*** RECORDS Section Begins ***
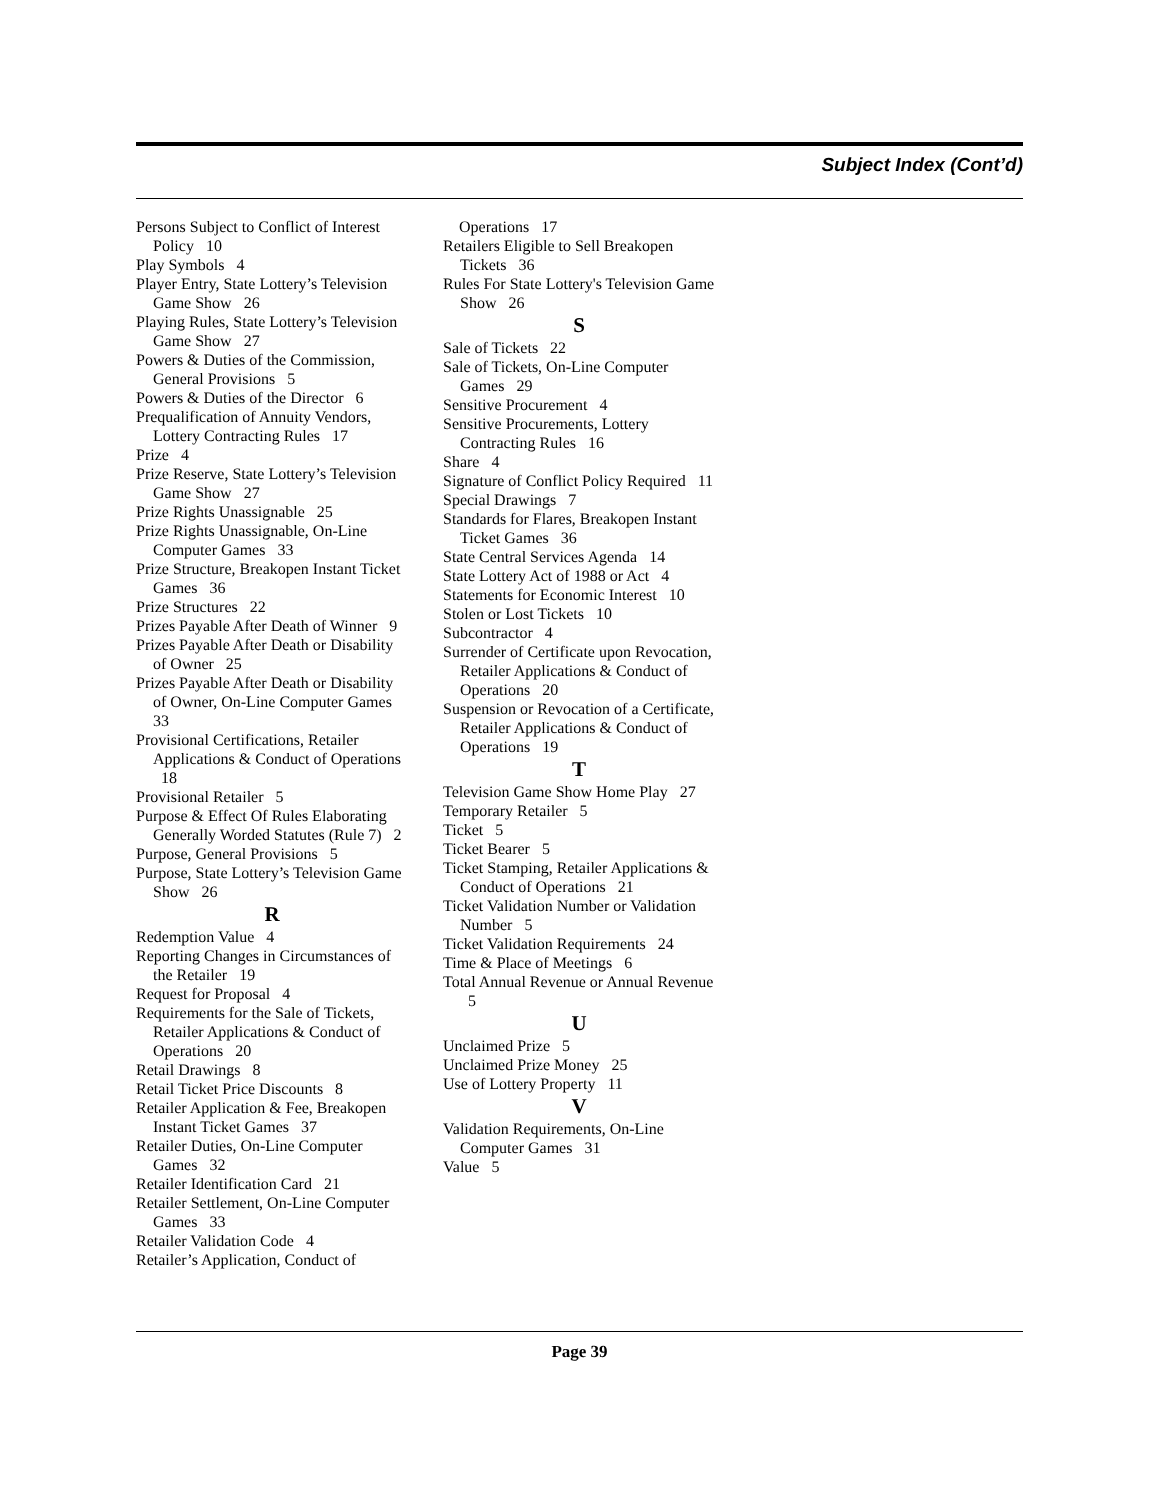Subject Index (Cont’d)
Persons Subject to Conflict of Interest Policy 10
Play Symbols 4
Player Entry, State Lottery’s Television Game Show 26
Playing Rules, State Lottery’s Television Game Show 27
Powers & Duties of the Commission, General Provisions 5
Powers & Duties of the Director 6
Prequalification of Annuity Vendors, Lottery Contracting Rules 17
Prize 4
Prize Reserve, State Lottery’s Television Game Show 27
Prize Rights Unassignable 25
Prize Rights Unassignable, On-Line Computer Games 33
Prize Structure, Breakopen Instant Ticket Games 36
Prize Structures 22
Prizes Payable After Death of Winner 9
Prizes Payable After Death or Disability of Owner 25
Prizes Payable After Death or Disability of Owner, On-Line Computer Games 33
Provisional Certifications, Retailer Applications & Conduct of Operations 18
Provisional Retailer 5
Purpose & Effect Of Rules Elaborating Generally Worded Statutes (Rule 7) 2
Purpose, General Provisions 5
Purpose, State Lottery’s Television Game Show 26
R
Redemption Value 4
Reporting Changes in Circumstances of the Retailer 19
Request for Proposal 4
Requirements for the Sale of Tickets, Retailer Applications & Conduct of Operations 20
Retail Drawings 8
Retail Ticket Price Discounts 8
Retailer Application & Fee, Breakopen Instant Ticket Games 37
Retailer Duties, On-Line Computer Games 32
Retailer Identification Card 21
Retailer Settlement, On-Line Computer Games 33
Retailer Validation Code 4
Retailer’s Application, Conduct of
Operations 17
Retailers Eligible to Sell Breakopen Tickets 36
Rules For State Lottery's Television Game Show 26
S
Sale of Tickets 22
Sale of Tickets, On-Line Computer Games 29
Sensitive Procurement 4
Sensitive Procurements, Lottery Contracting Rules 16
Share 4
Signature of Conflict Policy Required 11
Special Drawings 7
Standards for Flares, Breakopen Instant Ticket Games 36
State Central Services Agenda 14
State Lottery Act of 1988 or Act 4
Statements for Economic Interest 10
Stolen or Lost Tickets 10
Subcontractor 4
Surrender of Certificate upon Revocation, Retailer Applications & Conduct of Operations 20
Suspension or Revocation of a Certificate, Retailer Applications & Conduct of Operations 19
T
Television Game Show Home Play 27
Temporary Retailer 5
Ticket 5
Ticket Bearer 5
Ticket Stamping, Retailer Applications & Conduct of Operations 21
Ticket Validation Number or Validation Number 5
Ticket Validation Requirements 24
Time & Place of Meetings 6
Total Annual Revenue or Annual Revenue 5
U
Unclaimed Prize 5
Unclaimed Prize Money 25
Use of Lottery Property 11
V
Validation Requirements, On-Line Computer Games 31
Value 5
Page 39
*** RECORDS Section Ends ***
YOUR TASK:
Every line above from the line with "Persons Subject to" to the line with "Prize Rights Unassignable, On-Line", inclusive, must be returned exactly; no other line belongs in the reply.

YOUR SOLUTION:
Persons Subject to Conflict of Interest Policy 10
Play Symbols 4
Player Entry, State Lottery’s Television Game Show 26
Playing Rules, State Lottery’s Television Game Show 27
Powers & Duties of the Commission, General Provisions 5
Powers & Duties of the Director 6
Prequalification of Annuity Vendors, Lottery Contracting Rules 17
Prize 4
Prize Reserve, State Lottery’s Television Game Show 27
Prize Rights Unassignable 25
Prize Rights Unassignable, On-Line Computer Games 33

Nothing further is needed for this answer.